=== TASK MATERIAL ===

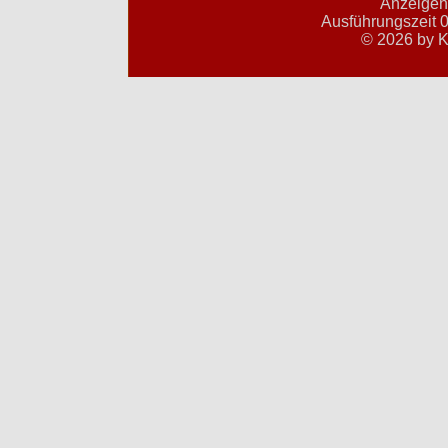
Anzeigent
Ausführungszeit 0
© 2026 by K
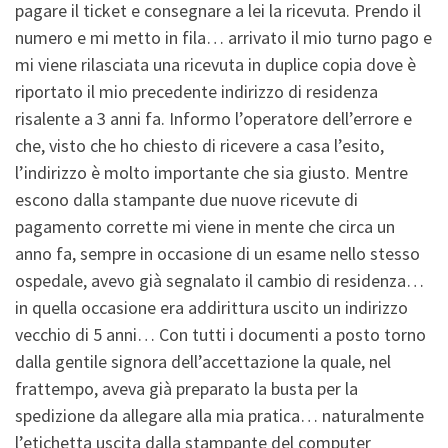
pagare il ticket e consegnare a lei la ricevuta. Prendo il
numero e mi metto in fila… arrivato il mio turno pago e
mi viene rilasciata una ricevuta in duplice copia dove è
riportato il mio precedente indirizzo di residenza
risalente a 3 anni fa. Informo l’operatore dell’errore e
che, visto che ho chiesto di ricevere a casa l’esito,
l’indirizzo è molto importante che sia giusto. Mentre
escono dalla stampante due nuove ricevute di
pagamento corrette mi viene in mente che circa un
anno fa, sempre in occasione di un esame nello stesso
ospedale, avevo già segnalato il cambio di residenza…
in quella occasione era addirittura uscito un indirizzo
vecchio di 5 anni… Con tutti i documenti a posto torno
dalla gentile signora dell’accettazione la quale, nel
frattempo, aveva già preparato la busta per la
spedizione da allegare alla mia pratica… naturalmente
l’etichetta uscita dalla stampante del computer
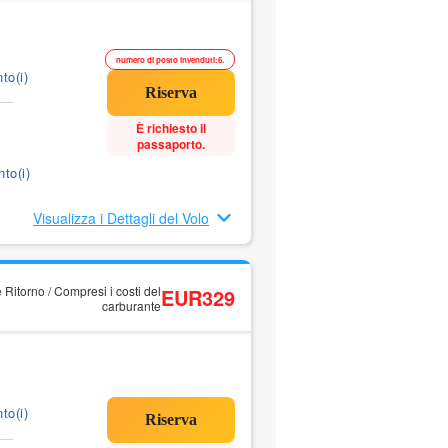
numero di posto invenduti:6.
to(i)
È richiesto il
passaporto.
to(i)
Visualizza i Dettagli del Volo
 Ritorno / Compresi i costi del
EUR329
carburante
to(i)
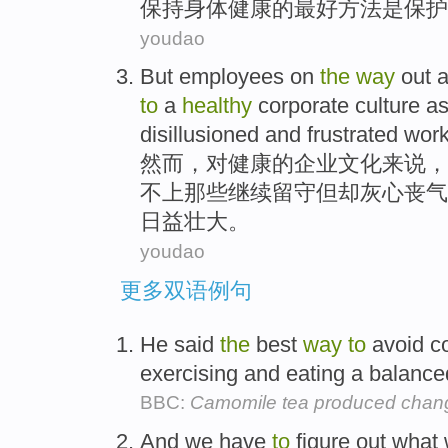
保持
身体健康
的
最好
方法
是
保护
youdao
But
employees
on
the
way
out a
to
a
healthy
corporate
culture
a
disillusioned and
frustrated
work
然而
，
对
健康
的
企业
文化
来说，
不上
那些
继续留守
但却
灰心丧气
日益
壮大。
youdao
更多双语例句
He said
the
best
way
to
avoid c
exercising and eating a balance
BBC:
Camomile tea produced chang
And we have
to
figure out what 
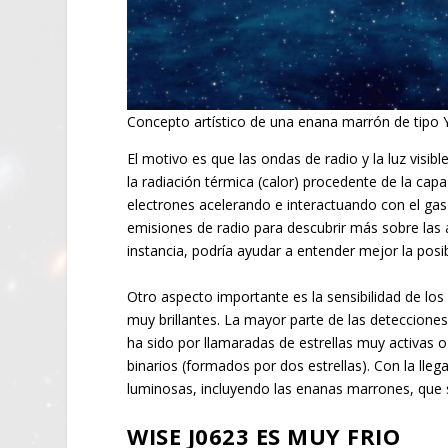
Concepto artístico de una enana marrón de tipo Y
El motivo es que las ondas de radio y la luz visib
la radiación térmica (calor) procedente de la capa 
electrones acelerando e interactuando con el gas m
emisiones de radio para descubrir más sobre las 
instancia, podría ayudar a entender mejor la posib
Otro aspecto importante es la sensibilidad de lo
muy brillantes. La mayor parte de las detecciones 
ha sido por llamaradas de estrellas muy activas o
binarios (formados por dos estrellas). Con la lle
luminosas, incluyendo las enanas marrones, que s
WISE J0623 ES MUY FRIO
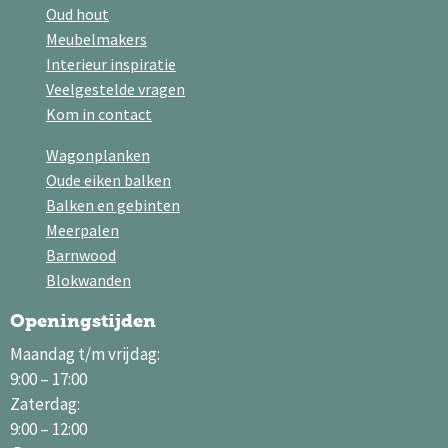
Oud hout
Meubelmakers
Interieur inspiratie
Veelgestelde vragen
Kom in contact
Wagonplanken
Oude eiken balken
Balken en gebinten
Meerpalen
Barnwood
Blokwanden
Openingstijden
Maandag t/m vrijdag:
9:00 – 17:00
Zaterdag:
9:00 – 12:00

===
=== TASK MATERIAL ===

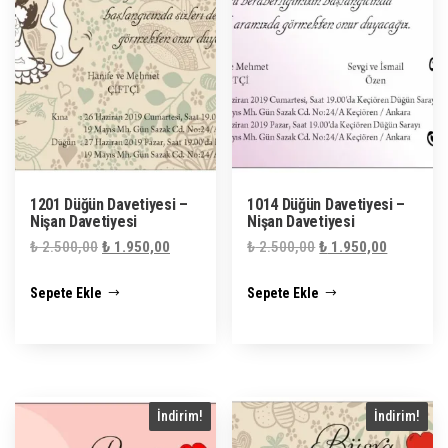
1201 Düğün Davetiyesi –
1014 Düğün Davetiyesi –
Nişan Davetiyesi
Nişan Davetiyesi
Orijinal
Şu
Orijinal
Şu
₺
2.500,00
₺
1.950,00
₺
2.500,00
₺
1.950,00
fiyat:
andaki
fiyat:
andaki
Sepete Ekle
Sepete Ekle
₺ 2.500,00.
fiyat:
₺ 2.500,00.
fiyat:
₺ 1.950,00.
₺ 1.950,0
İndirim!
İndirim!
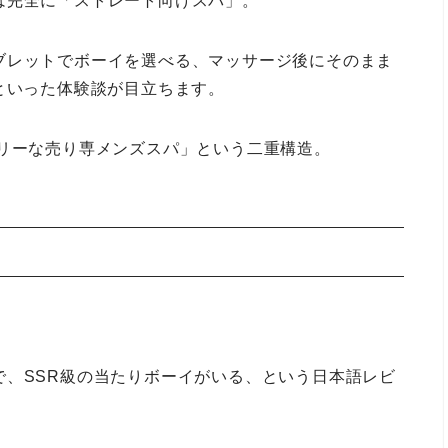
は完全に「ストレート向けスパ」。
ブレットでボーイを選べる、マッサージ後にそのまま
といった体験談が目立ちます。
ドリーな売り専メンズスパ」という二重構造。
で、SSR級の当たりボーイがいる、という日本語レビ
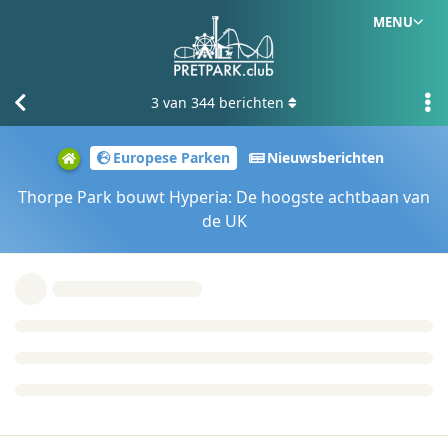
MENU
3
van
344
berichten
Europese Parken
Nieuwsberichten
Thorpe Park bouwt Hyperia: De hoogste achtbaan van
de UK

===

◆ EXERCISE AIM: Update the listing lines starting at the one containing "Concepto artístico de" and ending at the one containing "WISE J0623 ES MUY FRIO", swapping "llamaradas" for "erupciones" and keeping everything else unchanged.

◆ SOLUTION:
Concepto artístico de una enana marrón de tipo Y
El motivo es que las ondas de radio y la luz visib
la radiación térmica (calor) procedente de la capa 
electrones acelerando e interactuando con el gas m
emisiones de radio para descubrir más sobre las 
instancia, podría ayudar a entender mejor la posib
Otro aspecto importante es la sensibilidad de lo
muy brillantes. La mayor parte de las detecciones 
ha sido por erupciones de estrellas muy activas o
binarios (formados por dos estrellas). Con la lle
luminosas, incluyendo las enanas marrones, que s
WISE J0623 ES MUY FRIO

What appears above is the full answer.